• What to produce:
Make an exact copy of all the entries below, with the pictures left out.

Rendered page images

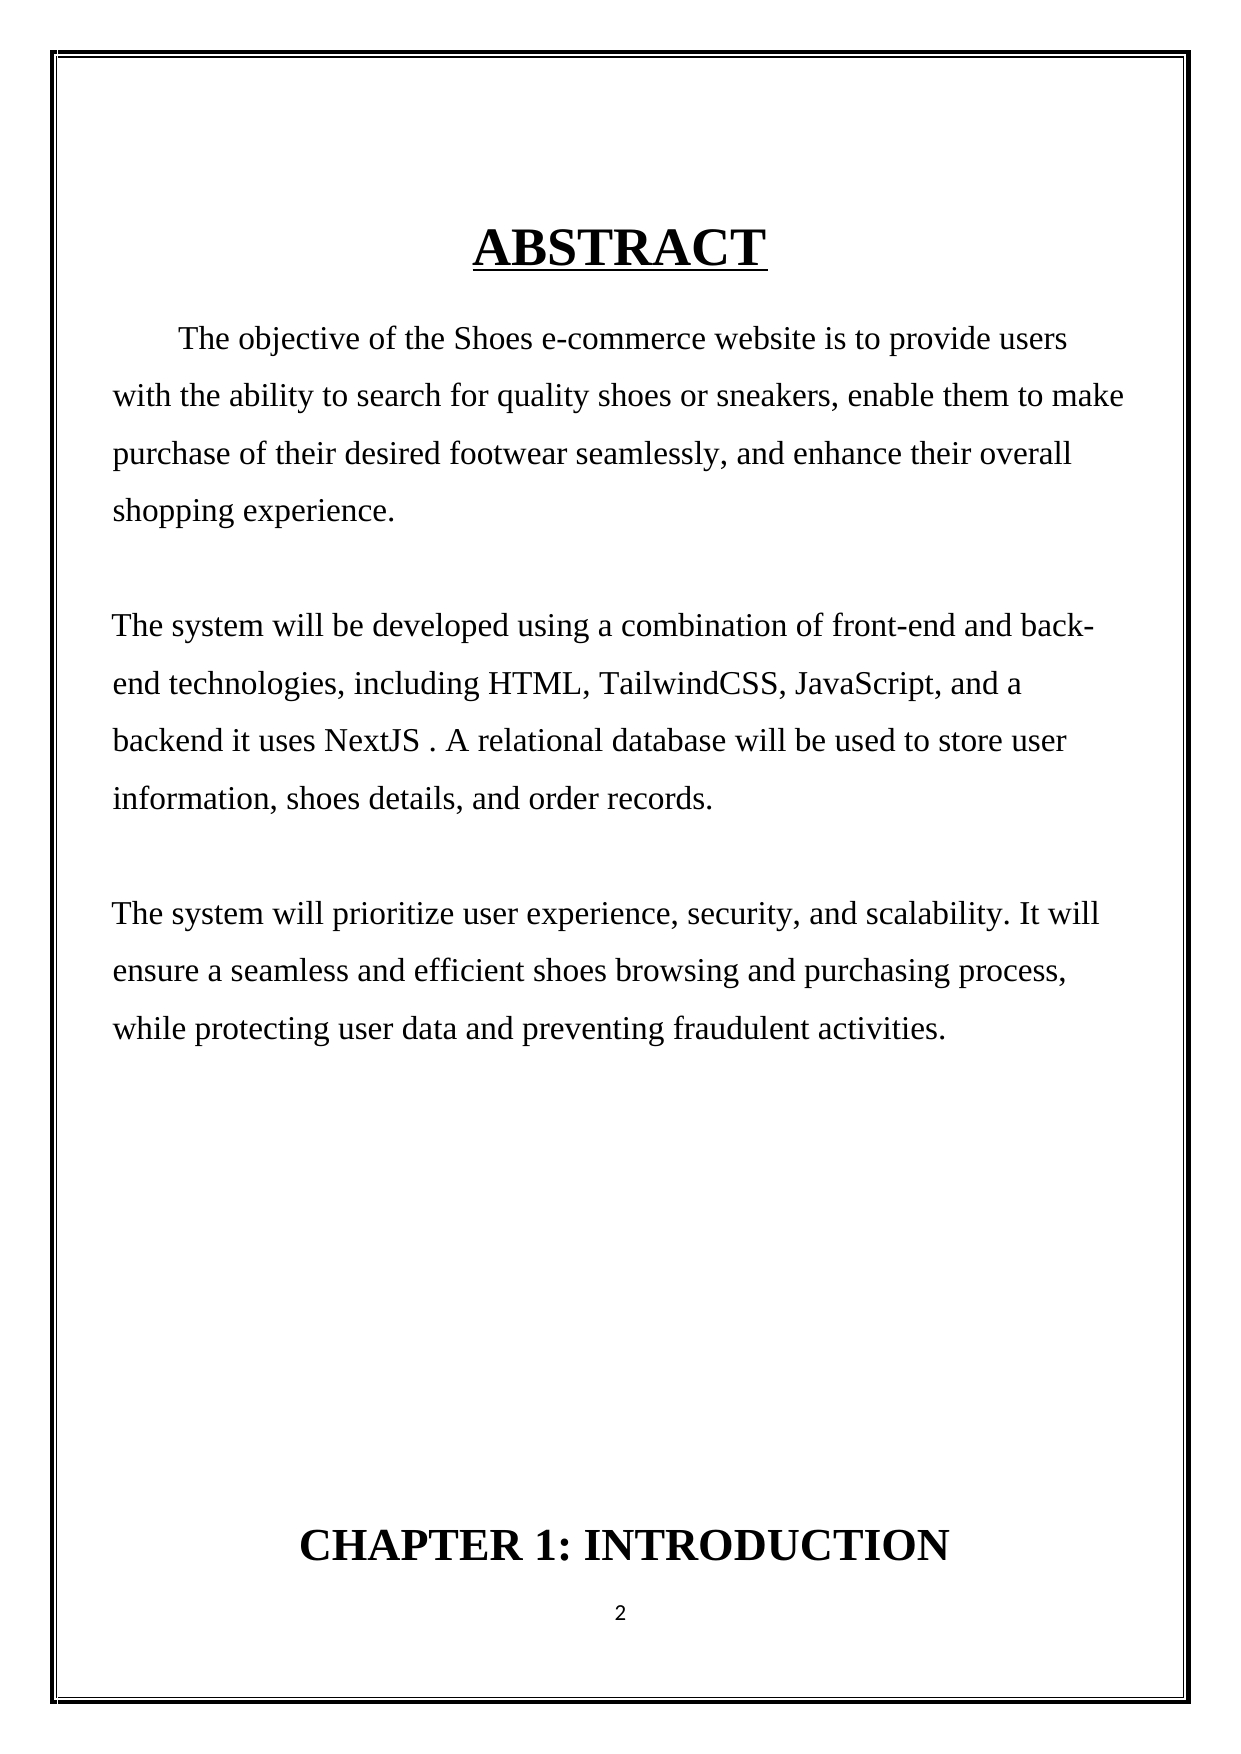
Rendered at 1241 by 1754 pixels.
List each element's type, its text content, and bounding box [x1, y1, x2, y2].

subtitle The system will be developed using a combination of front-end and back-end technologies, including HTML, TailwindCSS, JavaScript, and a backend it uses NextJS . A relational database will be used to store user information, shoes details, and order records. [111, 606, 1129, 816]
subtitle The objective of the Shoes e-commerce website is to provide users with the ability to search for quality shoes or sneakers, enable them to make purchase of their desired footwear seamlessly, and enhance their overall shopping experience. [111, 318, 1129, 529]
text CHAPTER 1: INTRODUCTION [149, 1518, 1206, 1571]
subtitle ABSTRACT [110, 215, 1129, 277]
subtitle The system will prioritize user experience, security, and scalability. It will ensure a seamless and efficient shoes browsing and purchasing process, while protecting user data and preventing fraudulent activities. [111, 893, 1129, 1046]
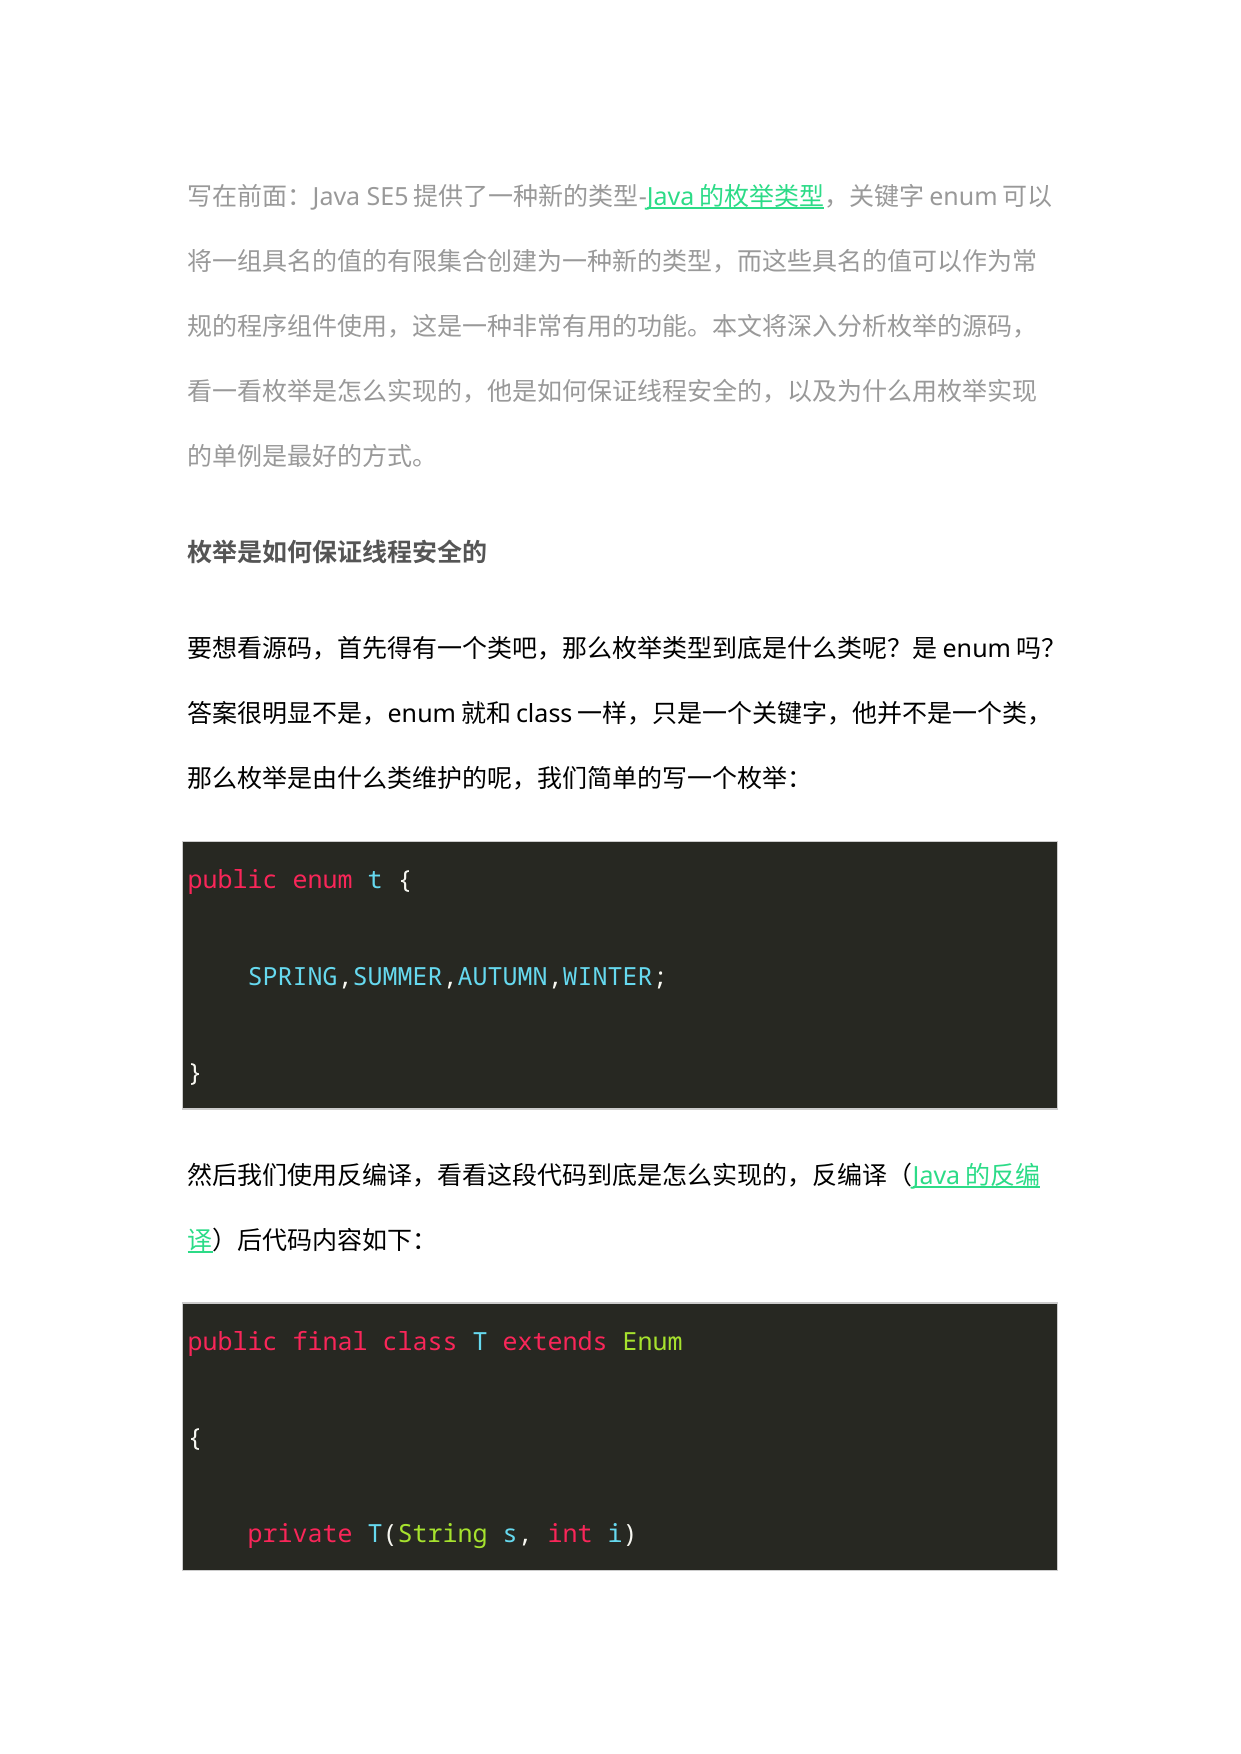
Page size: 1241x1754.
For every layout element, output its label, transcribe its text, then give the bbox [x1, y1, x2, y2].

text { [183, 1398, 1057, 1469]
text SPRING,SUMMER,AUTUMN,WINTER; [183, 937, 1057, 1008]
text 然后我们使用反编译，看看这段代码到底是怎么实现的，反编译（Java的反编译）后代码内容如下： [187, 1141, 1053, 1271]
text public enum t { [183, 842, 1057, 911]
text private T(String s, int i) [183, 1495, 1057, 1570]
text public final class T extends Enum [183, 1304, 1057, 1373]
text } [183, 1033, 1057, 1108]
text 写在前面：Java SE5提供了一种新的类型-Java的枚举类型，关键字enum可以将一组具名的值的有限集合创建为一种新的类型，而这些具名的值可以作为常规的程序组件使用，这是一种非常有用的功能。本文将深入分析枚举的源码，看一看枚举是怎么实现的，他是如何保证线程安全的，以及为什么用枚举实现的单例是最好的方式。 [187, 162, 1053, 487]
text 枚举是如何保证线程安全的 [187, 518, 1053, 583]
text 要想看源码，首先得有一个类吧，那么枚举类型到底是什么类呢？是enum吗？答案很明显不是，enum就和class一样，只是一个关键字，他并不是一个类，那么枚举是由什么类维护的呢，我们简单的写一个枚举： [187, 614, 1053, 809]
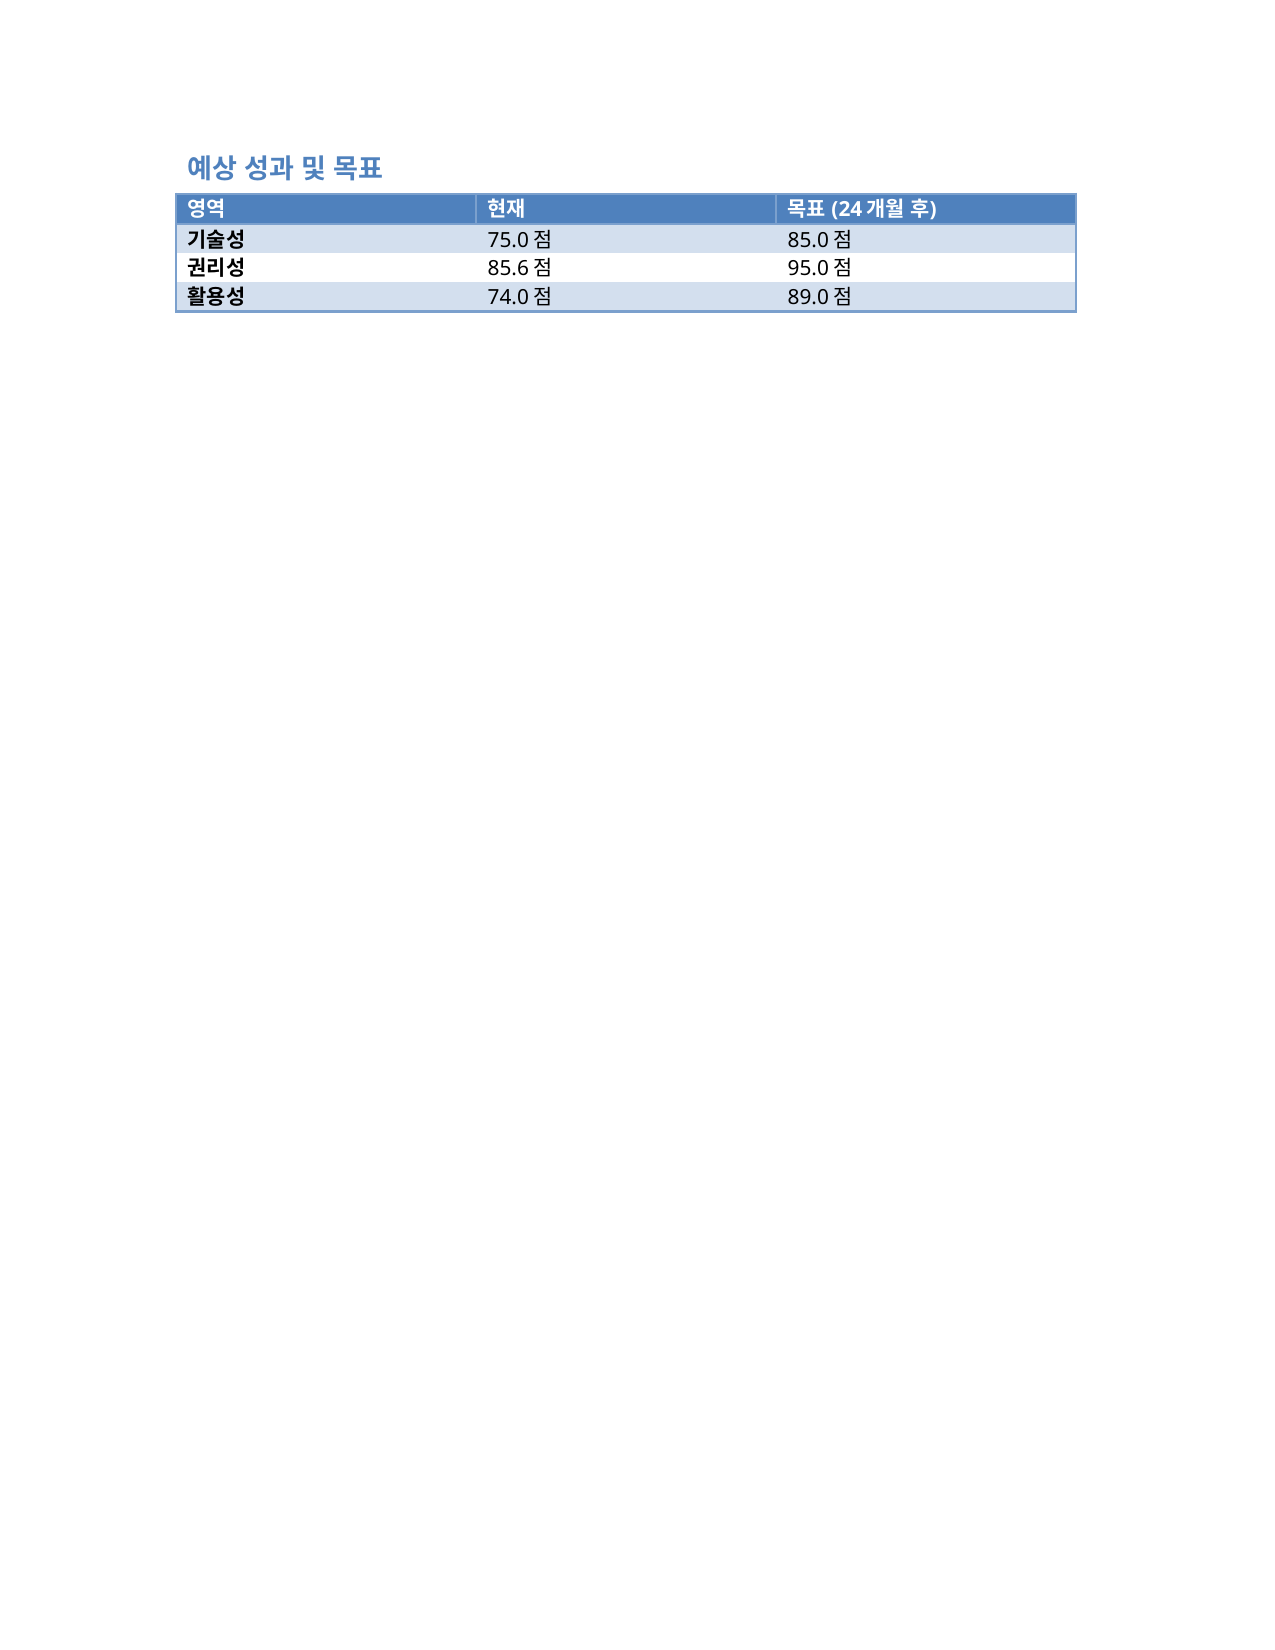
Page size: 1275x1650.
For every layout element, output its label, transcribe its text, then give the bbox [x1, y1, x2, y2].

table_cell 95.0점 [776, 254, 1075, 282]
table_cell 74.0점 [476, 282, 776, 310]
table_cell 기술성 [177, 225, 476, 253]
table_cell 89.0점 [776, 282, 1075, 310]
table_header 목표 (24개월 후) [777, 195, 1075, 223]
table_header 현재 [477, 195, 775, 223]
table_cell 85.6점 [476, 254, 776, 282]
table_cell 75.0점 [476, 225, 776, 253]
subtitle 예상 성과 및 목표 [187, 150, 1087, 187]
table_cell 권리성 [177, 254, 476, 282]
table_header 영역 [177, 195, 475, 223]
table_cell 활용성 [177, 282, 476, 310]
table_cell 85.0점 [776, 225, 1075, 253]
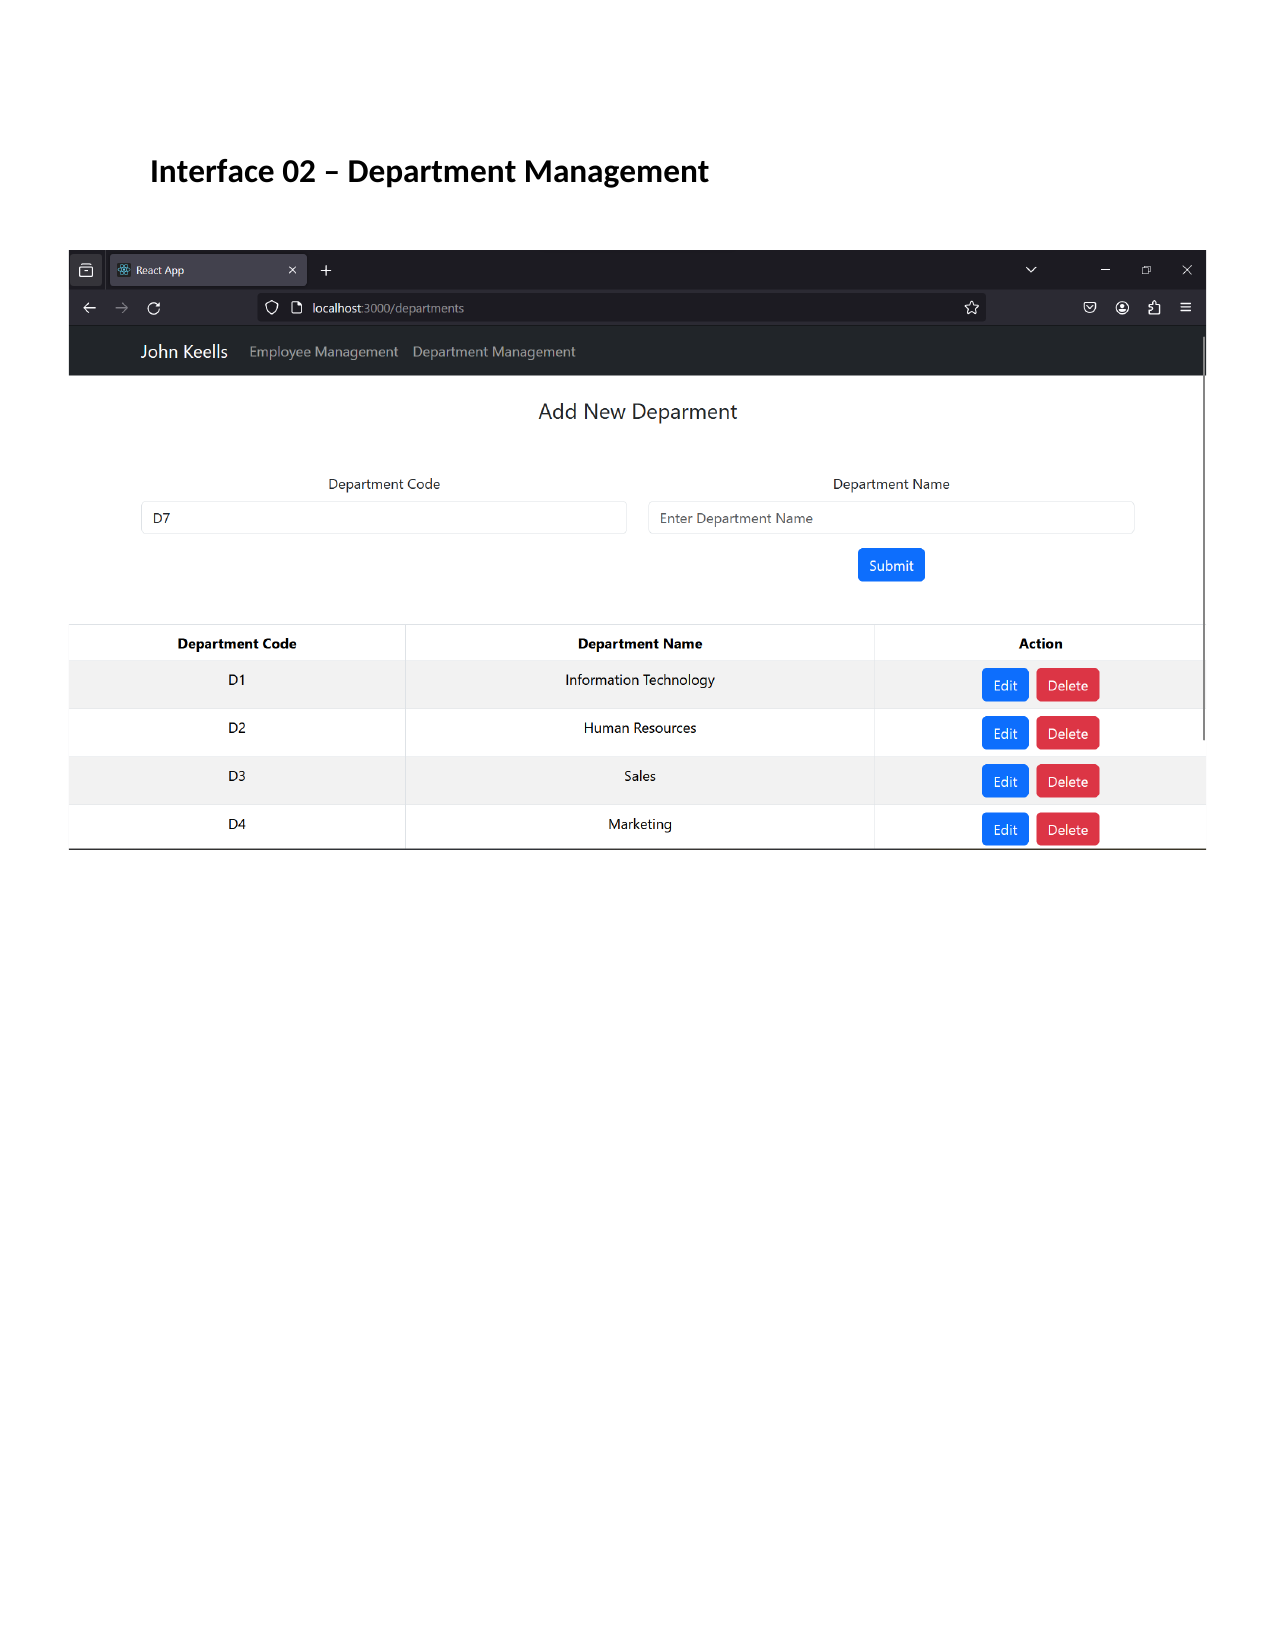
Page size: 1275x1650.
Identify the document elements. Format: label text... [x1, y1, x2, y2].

• Solution to this task:
Rendered at 1241 by 1754 pixels.
List each element's type, its text content, and bounding box [x1, y1, x2, y2].

subtitle The system will be developed using a combination of front-end and back-end technologies, including HTML, TailwindCSS, JavaScript, and a backend it uses NextJS . A relational database will be used to store user information, shoes details, and order records. [111, 606, 1129, 816]
subtitle The objective of the Shoes e-commerce website is to provide users with the ability to search for quality shoes or sneakers, enable them to make purchase of their desired footwear seamlessly, and enhance their overall shopping experience. [111, 318, 1129, 529]
text CHAPTER 1: INTRODUCTION [149, 1518, 1206, 1571]
subtitle ABSTRACT [110, 215, 1129, 277]
subtitle The system will prioritize user experience, security, and scalability. It will ensure a seamless and efficient shoes browsing and purchasing process, while protecting user data and preventing fraudulent activities. [111, 893, 1129, 1046]
Page size: 1241x1754.
For every layout element, output its label, transcribe its text, then give the bbox [x1, y1, x2, y2].

text { [183, 1398, 1057, 1469]
text SPRING,SUMMER,AUTUMN,WINTER; [183, 937, 1057, 1008]
text 然后我们使用反编译，看看这段代码到底是怎么实现的，反编译（Java的反编译）后代码内容如下： [187, 1141, 1053, 1271]
text public enum t { [183, 842, 1057, 911]
text private T(String s, int i) [183, 1495, 1057, 1570]
text public final class T extends Enum [183, 1304, 1057, 1373]
text } [183, 1033, 1057, 1108]
text 写在前面：Java SE5提供了一种新的类型-Java的枚举类型，关键字enum可以将一组具名的值的有限集合创建为一种新的类型，而这些具名的值可以作为常规的程序组件使用，这是一种非常有用的功能。本文将深入分析枚举的源码，看一看枚举是怎么实现的，他是如何保证线程安全的，以及为什么用枚举实现的单例是最好的方式。 [187, 162, 1053, 487]
text 枚举是如何保证线程安全的 [187, 518, 1053, 583]
text 要想看源码，首先得有一个类吧，那么枚举类型到底是什么类呢？是enum吗？答案很明显不是，enum就和class一样，只是一个关键字，他并不是一个类，那么枚举是由什么类维护的呢，我们简单的写一个枚举： [187, 614, 1053, 809]
Page size: 1275x1650.
For every layout element, output its label, transcribe its text, then give the bbox [x1, y1, x2, y2].

table_cell 95.0점 [776, 254, 1075, 282]
table_cell 74.0점 [476, 282, 776, 310]
table_cell 기술성 [177, 225, 476, 253]
table_cell 89.0점 [776, 282, 1075, 310]
table_header 목표 (24개월 후) [777, 195, 1075, 223]
table_header 현재 [477, 195, 775, 223]
table_cell 85.6점 [476, 254, 776, 282]
table_cell 75.0점 [476, 225, 776, 253]
subtitle 예상 성과 및 목표 [187, 150, 1087, 187]
table_cell 권리성 [177, 254, 476, 282]
table_header 영역 [177, 195, 475, 223]
table_cell 활용성 [177, 282, 476, 310]
table_cell 85.0점 [776, 225, 1075, 253]
Page size: 1275x1650.
Identify the document elements. Format: label text... [x1, y1, x2, y2].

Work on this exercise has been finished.